Opinion
October 24, 1994
Appeal from the Supreme Court, Dutchess County (Hillery, J.).
Ordered that the order is affirmed insofar as appealed from, with one bill of costs to the respondents appearing separately and filing separate briefs.
According to the facts alleged by the plaintiff William Townsend, Townsend was employed by the third-party defendant Highland Sand Gravel, Inc. (hereinafter Highland) as plant superintendent of a quarry. The defendants Nenni Equipment Corp. and James McDonald were the owner and operator, respectively, of a crane leased by Highland for the purposes of installing a stone crusher. Highland provided the rigging for the crane, and Townsend supervised the preparation of the rigging by Highland employees. As the crane was lowering the stone crusher into place, one of the slings comprising the rigging broke, causing the crusher to strike Townsend in the leg.

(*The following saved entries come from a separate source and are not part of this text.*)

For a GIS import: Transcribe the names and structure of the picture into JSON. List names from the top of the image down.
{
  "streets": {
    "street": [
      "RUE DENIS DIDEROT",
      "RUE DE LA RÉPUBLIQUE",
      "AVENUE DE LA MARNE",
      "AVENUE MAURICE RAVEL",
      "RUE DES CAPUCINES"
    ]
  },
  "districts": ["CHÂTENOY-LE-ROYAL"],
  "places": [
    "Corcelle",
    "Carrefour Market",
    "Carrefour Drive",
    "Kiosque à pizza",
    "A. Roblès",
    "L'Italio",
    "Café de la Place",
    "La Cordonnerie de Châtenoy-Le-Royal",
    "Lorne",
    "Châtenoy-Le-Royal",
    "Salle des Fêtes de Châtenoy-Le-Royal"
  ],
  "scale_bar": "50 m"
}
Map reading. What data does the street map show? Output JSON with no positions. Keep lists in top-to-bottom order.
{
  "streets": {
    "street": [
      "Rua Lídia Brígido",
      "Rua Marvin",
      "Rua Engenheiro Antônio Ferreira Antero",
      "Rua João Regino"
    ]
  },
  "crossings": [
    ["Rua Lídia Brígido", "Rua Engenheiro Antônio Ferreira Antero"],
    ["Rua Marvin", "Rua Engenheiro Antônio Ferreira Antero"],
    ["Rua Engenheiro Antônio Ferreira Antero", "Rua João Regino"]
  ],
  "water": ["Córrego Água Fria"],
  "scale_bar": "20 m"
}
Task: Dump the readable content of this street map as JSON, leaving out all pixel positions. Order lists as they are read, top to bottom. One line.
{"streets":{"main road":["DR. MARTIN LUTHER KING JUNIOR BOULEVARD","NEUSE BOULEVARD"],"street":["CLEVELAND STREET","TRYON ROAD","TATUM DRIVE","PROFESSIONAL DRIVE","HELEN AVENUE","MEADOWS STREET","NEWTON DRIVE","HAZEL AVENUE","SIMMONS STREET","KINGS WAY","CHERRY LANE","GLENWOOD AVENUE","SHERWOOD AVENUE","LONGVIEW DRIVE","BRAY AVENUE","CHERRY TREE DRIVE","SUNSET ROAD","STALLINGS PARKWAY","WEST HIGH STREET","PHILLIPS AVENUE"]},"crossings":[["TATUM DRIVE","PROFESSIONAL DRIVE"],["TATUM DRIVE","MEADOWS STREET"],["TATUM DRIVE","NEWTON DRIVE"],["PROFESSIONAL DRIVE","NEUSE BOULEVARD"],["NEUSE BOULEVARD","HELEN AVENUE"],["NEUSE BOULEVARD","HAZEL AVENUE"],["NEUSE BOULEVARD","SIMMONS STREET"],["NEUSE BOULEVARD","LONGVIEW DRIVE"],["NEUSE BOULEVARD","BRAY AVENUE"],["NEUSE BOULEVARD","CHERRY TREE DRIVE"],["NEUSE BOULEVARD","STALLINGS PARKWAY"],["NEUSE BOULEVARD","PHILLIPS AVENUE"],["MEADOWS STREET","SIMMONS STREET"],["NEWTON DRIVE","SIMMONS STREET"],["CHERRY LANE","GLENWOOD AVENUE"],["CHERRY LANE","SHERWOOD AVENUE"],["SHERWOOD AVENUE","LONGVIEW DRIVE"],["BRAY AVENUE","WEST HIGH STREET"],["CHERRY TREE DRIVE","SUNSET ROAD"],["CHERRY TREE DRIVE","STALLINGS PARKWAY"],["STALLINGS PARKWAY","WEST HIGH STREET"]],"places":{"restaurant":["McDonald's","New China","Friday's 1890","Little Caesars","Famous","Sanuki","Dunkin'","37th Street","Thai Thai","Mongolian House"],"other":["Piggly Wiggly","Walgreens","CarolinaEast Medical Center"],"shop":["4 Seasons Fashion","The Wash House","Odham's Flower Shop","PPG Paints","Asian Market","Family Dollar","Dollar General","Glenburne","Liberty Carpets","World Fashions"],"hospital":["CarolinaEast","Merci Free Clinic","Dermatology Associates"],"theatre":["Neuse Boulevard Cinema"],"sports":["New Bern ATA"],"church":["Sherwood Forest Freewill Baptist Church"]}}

Assuming, arguendo, that the injury falls within the scope of Labor Law § 240 (1) (cf., Schreiner v. Cremosa Cheese Corp., 202 A.D.2d 657; Rocovich v. Consolidated Edison Co., 167 A.D.2d 524, affd 78 N.Y.2d 509), we agree with the Supreme Court that the defendants cannot be considered "contractors" or "agents" within the meaning of the statute. Neither defendant was the general contractor of the project, nor did they assume the duties of a general contractor (see, Russin v. Picciano Son, 54 N.Y.2d 311; Kenny v. Fuller Co., 87 A.D.2d 183). Furthermore, neither can be considered the agent of the owner of the quarry, as the duty to inspect and provide safe rigging was never delegated to them (see, Russin v. Picciano Son, supra; D'Amico v. New York Racing Assn., 203 A.D.2d 509; Paone v. Westwood Vil., 178 A.D.2d 518). The Supreme Court therefore correctly granted that branch of the defendants' cross motion which was for summary judgment dismissing the cause of action based on Labor Law § 240. Bracken, J.P., Copertino, Joy and Altman, JJ., concur.